Il y a eu d’autres visites au vestiaire, cette fois avec des armes et des avertissements bien clairs et concrets : « si vous gagner, il ne restera personne vivant ». Les joueurs ont eu très peur et on a proposé de ne pas sortir après la mi-temps. Mais ils ont pensé à leurs familles, aux crimes qui étaient commis, aux gens  qui dans les tribunes les encourageaient,  et ils sont sortis. Ils ont donné aux nazis une véritable leçon. Vers la fin du match, quand ils gagnaient 5 à 3,  Klimenko était face à face avec le gardien allemand, il le dribla et seul face au but, quand tout le stade attendait le but, il se retourna, et envoya le ballon au centre du terrain. Ce fut un geste de mépris, de moquerie, de supériorité totale. Les spectateurs hurlaient de joie. Comme tout Kiev parlait de l’exploit, les nazis les ont laissé partit comme si rien ne s’était produit. Le Start joua quelques jours plus tard et il l’a gagné au Rukh 8 à  0. Mais la fin était écrite : après ce dernier match,
la Gestapo visita la boulangerie.

Le premier à mourir sous la torture fut  Kortkykh. Les autres  furent envoyés aux camps de concentration de Siretz.
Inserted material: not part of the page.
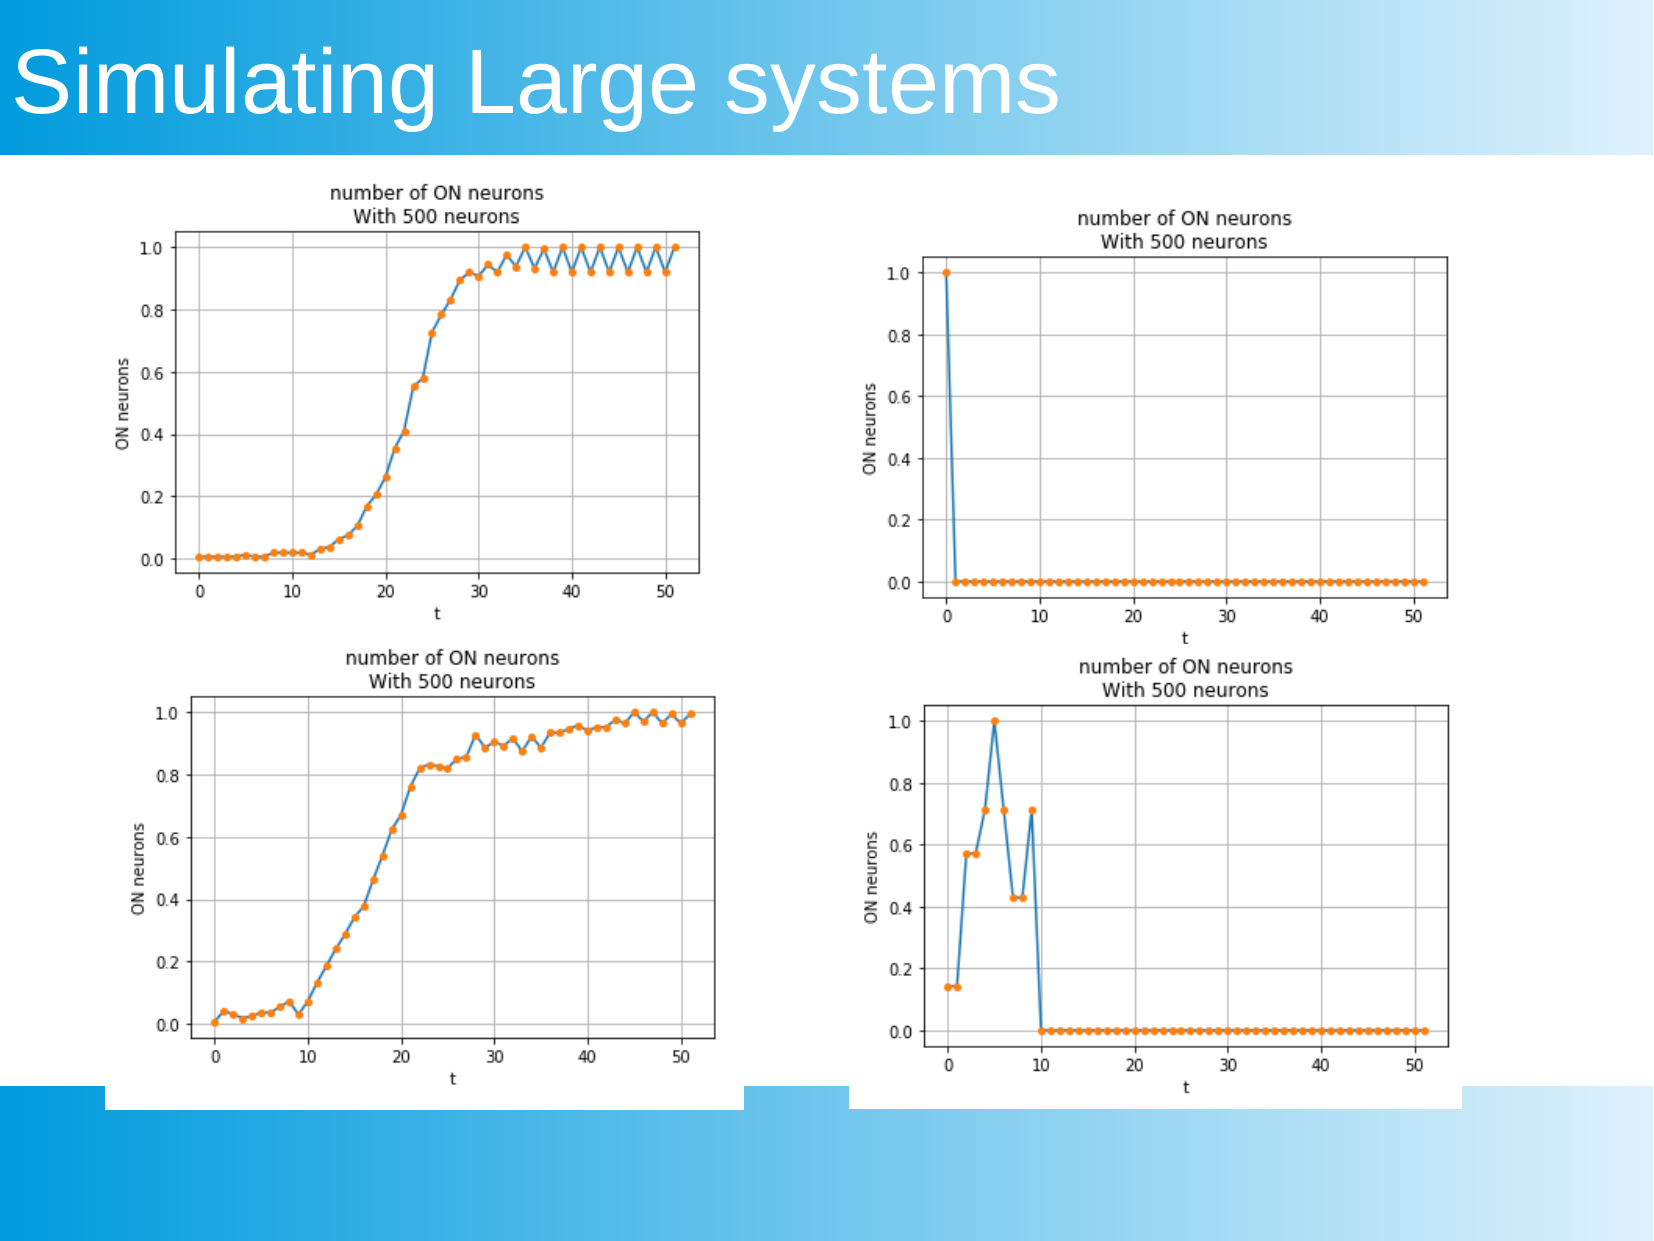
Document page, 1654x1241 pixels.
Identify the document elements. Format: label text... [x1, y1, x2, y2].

picture [105, 164, 744, 1241]
picture [849, 191, 1486, 1109]
title Simulating Large systems [11, 30, 1501, 135]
Là Kuzmenko, Klimenko et Trusevich furent tués brutalement tout en portant leur maillot.  Goncharenko et Sviridovsky, qui n’étaient pas dans la boulangerie, ont été les seuls survivants, cachés, jusqu’à la libération de Kiev en novembre 43. Le reste de l’équipe fut torturée jusqu’à la mort. Sur le perron du club, gardé de manière permanente, il y a actuellement un monument qui salue et remémore ces héros du Start, les indomptables prisonniers de guerre de l’Armée Rouge que  personne n’a pu battre pendant une dizaine de matchs historiques, entre 1941 et 1942.

Ils sont morts torturés et fusillés, mais il y a un souvenir, une photo qui pour les supporters du Dynamo, a plus de valeur que tous les trésors du Kremlin, Là figurent les noms de tous les joueurs et une inscription : « De la rose, ils ne nous restent que le non ».

En Ukraine, les joueurs du FC Start sont aujourd’hui des héros de la patrie et ils sont un exemple de courage, leur histoire est enseigné dans les écoles. Au stade Zénith une plaque dit « Aux joueurs qui sont morts la tête haute devant l’envahisseur nazi ».